In the 176 communities served by the Massachusetts Bay Transportation Authority (MBTA), cities and towns are required by law to adopt multifamily zoning “as of right” in “MBTA communities”. These communities are required to pass a zoning ordinance or by-law that automatically authorizes at least one multi-family neighborhood, with no age limit and suitable for families with children. These districts must have a minimum gross density of 15 units per acre and be located within one-half mile of a commuter rail station, subway, ferry or bus stop, depending on the case. An MBTA community that does not comply with this section becomes ineligible for certain public funds, including funds from the Housing Choice Initiative, the Local Capital Projects Fund, and the MassWorks Infrastructure Program. The Commonwealth has issued directives advising the cities and towns in which the MBTA operates that it will allow them a reasonable period of time to enact these areas of law before they seek to disqualify such cities and towns from state subsidies.

Contiguous communities can enter into revenue sharing agreements

The law expressly provides that contiguous cities and towns may enter into agreements to share public infrastructure costs, municipal service costs and local tax revenues associated with the development of an identified parcel or parcels or development within contiguous communities in general. Such agreements are authorized by a majority vote of the legislature of each town and contiguous town, with the approval of the mayor, council of elected officials, or other chief executive. Such agreements must also be approved by the Massachusetts Department of Revenue.
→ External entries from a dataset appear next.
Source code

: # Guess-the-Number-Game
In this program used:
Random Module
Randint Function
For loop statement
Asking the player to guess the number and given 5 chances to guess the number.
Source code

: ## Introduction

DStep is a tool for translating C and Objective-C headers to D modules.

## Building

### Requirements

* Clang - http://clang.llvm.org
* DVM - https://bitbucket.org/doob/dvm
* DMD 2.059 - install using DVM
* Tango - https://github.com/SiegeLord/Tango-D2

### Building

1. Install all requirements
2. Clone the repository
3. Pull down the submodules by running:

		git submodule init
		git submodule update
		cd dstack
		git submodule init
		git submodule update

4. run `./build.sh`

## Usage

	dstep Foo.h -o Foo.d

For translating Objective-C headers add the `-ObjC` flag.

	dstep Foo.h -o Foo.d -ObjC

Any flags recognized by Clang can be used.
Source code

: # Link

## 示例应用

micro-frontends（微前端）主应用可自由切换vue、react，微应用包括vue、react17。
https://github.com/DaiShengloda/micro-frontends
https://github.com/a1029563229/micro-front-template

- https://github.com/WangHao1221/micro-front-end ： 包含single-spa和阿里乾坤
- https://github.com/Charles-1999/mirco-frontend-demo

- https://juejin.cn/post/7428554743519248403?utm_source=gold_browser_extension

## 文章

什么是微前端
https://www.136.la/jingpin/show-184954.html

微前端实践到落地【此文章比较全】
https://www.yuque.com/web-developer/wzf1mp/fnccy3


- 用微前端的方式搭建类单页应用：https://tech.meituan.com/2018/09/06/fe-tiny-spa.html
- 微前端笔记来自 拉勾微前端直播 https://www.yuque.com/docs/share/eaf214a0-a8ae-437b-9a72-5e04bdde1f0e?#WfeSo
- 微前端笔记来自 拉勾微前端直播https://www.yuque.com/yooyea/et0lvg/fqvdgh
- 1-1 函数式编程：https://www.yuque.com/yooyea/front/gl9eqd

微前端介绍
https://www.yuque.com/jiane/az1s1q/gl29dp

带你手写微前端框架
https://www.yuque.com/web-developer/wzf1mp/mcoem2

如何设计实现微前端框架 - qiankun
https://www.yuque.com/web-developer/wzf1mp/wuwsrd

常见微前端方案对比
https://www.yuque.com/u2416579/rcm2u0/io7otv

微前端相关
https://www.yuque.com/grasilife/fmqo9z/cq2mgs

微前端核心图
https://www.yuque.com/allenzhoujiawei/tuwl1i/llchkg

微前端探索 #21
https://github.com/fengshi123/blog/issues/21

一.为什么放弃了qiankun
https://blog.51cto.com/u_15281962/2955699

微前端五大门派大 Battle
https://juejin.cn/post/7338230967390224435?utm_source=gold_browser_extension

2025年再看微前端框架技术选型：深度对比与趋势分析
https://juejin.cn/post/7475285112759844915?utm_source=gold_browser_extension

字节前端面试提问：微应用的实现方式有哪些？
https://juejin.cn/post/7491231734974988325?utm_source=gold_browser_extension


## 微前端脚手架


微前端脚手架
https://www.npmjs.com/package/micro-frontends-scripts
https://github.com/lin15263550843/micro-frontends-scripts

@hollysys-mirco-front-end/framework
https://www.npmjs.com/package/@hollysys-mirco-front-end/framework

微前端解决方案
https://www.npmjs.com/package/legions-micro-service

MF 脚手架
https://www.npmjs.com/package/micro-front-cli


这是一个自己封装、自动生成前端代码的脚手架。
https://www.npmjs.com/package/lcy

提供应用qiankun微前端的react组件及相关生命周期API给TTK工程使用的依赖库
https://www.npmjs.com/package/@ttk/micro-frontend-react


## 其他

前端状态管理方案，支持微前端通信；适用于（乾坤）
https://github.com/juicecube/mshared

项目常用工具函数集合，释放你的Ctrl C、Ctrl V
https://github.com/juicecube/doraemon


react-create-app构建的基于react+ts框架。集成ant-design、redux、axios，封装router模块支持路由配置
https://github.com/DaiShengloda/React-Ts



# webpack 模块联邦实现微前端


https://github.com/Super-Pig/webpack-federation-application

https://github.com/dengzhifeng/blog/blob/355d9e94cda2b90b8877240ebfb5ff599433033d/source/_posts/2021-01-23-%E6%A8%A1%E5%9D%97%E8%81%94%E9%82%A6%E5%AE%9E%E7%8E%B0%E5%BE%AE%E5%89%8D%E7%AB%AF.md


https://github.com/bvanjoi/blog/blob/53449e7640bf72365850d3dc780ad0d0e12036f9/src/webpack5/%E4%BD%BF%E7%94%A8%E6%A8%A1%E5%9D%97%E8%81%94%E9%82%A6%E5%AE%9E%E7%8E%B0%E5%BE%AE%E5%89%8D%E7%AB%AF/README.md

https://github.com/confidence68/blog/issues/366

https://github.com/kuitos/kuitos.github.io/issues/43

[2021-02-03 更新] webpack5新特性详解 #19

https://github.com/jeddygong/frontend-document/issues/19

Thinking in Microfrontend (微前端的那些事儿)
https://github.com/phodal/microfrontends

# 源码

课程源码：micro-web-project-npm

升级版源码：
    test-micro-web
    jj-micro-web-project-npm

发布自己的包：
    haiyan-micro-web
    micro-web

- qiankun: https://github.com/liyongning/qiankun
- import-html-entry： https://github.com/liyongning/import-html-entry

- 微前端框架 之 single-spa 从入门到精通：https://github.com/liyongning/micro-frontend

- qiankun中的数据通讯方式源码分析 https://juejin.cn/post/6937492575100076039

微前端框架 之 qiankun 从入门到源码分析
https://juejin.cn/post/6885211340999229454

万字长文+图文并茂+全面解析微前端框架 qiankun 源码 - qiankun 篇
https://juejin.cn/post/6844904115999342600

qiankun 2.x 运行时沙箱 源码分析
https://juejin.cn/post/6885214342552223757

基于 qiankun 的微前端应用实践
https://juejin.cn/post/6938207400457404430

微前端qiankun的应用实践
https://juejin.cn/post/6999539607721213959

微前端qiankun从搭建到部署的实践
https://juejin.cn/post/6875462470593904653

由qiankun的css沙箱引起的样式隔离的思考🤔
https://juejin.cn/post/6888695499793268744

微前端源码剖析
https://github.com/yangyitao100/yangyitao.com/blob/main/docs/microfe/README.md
Surety bonds in special permit appeals

The Act includes language permitting a court, at its discretion, to require an applicant in an action appealing a decision to approve a special permit, variance or site plan to file a bail or cash bond of up to $50,000 if the court finds that the harm to the defendant or the public interest resulting from the delays caused by the appeal outweighs the financial burden on the plaintiff. In exercising this discretion, the court may consider the relative merits of the appeal and the relative financial means of the plaintiff and the defendant.

Conclusion

Proponents of these so-called housing choice reforms hope they will facilitate local zoning approvals for the production of more housing, including mixed-use projects that include housing. The legislation also reflects an intent to promote transit-oriented development around transit hubs and nodes and in village centres.